*Supplied information*.

⁂

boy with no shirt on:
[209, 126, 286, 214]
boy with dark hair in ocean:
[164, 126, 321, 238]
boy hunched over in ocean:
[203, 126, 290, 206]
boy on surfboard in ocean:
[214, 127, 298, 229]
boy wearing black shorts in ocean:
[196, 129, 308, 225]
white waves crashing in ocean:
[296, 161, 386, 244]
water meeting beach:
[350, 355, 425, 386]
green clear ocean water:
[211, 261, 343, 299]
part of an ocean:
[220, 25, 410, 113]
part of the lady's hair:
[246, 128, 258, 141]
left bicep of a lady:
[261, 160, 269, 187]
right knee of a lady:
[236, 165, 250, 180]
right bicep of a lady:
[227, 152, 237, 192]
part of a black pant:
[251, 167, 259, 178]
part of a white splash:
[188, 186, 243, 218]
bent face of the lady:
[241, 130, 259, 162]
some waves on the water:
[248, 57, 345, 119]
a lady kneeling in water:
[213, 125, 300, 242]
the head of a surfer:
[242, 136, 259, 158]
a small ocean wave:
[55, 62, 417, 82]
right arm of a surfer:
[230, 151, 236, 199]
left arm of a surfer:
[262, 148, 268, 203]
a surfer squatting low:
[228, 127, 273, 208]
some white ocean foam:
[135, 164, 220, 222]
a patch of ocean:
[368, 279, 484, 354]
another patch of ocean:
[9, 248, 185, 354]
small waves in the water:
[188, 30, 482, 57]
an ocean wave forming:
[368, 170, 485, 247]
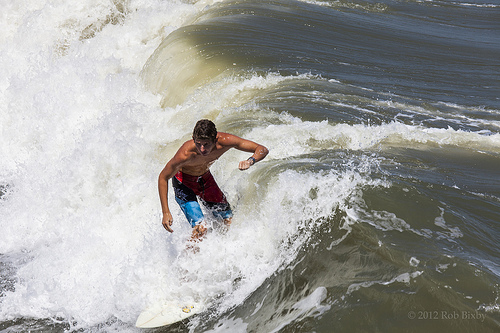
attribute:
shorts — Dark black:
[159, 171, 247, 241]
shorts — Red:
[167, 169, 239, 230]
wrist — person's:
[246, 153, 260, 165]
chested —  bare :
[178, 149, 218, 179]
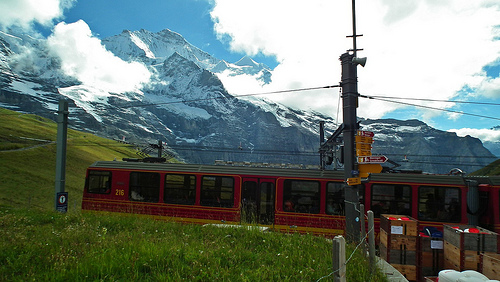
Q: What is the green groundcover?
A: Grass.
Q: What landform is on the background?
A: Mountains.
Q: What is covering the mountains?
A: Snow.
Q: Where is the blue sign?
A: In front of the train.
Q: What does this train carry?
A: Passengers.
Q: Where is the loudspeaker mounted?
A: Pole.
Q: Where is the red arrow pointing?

⁂

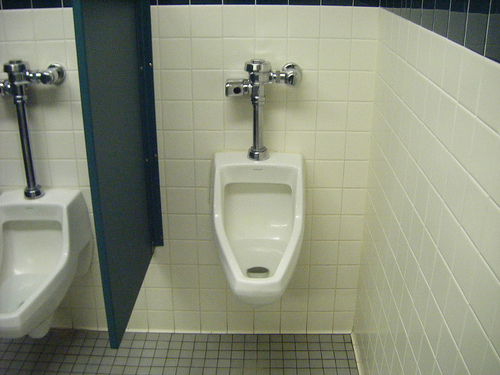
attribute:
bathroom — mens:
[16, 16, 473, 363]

⁂

*To do*.
Return the lines exactly, starting with the line that contains "part of the" and going on through the line that contains "[241, 130, 259, 162]".

*Completed exercise*.
part of the lady's hair:
[246, 128, 258, 141]
left bicep of a lady:
[261, 160, 269, 187]
right knee of a lady:
[236, 165, 250, 180]
right bicep of a lady:
[227, 152, 237, 192]
part of a black pant:
[251, 167, 259, 178]
part of a white splash:
[188, 186, 243, 218]
bent face of the lady:
[241, 130, 259, 162]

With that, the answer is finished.